At the sector level, the decline was broad-based across manufacturers and service providers, with manufacturers reporting a steeper contraction.
NatWest said a key factor behind the overall contraction in business activity was a further softening of demand at the start of the fourth quarter.
Richard Topliss, chair of NatWest North Regional Board, said: “The latest PMI data pointed to a slight reduction in business activity across Yorkshire and Humber, as new orders eased for the second month in a row and staff numbers were cut marginally.
“Put into context, however, the result came amid a UK-wide stagnation in output, and three regions recorded sharper deteriorations than Yorkshire and Humber.
“When explaining the latest results, many panellists suggested that Brexit uncertainty continued to weigh on demand conditions. A return to solid growth rates may therefore be contingent on breaking the Brexit deadlock in Westminster.
“The upcoming General Election could provide an opportunity to alleviate the uncertainty that has stifled business in Yorkshire and Humber in recent months.”
New business fell at the fastest rate for over three years with some panellists suggesting Brexit uncertainty weighed on confidence at their clients. Underlying data revealed that the reduction was slightly quicker at manufacturers.
Amid easing demand conditions, private sector firms in Yorkshire and Humber were able to alleviate backlogs of work in October. The rate of decrease was the quickest since July 2012. At the sector level, service providers registered a slightly faster pace of contraction than their manufacturing counterparts.
Companies were able to reduce volumes of outstanding business despite a slight reduction in staff numbers during October.
The result followed a broad stagnation in employment during September, and represented the quickest drop since February.

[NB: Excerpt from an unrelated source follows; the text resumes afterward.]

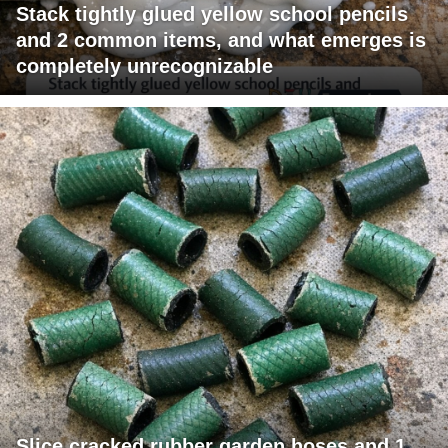
Stack tightly glued yellow school pencils
and 2 common items, and what emerges is
completely unrecognizable
Slice cracked rubber garden hoses and 1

Panellists that recorded workforce contractions mentioned cost-cutting initiatives, weaker inflows of new business and Brexit uncertainty.
On the price front, input costs faced by businesses in Yorkshire and Humber continued to rise markedly.
However, the rate of inflation eased to the softest since June 2016 and lagged behind the UK-wide average. Sector data pointed to a broad-based rise in cost burdens, with the slowdown primarily driven by manufacturers.
Firms opted to pass some of the higher costs onto their clients with an increase in average output charges. That said, the latest rise was the slowest since March 2016.